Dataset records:
= = = = = = =

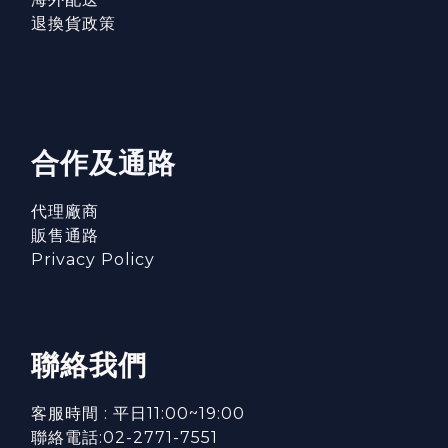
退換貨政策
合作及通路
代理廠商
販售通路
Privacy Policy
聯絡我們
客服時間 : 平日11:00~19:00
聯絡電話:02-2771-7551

= = = = = = =

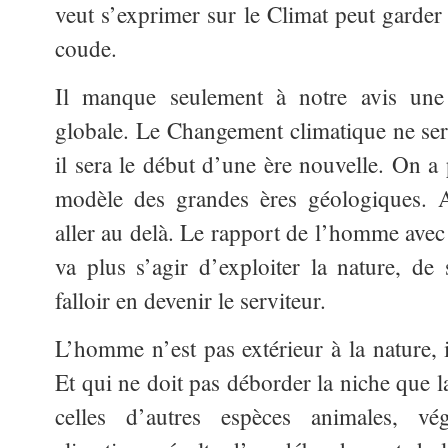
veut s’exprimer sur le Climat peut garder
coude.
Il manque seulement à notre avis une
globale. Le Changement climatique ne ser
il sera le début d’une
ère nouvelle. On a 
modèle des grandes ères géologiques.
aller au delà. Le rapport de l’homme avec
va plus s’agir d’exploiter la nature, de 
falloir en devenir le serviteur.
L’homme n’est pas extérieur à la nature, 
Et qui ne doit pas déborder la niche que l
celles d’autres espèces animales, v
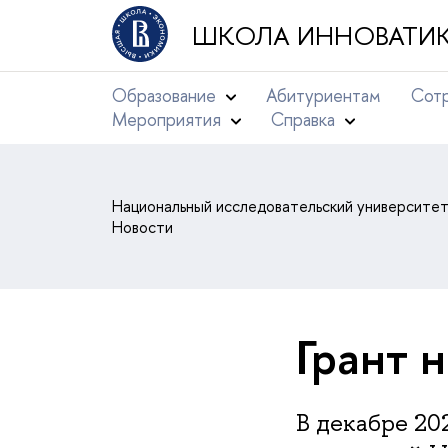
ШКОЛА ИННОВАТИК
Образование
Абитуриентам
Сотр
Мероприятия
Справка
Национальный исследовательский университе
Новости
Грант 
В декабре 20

= = = = = = =

» **AIM OF THE TASK**
Retype the data lines verbatim, beginning at the line that contains "ШКОЛА ИННОВАТИК" and stopping after the line that contains "В декабре 20".

» **ANSWER FOR THE TASK**
ШКОЛА ИННОВАТИК
Образование
Абитуриентам
Сотр
Мероприятия
Справка
Национальный исследовательский университе
Новости
Грант 
В декабре 20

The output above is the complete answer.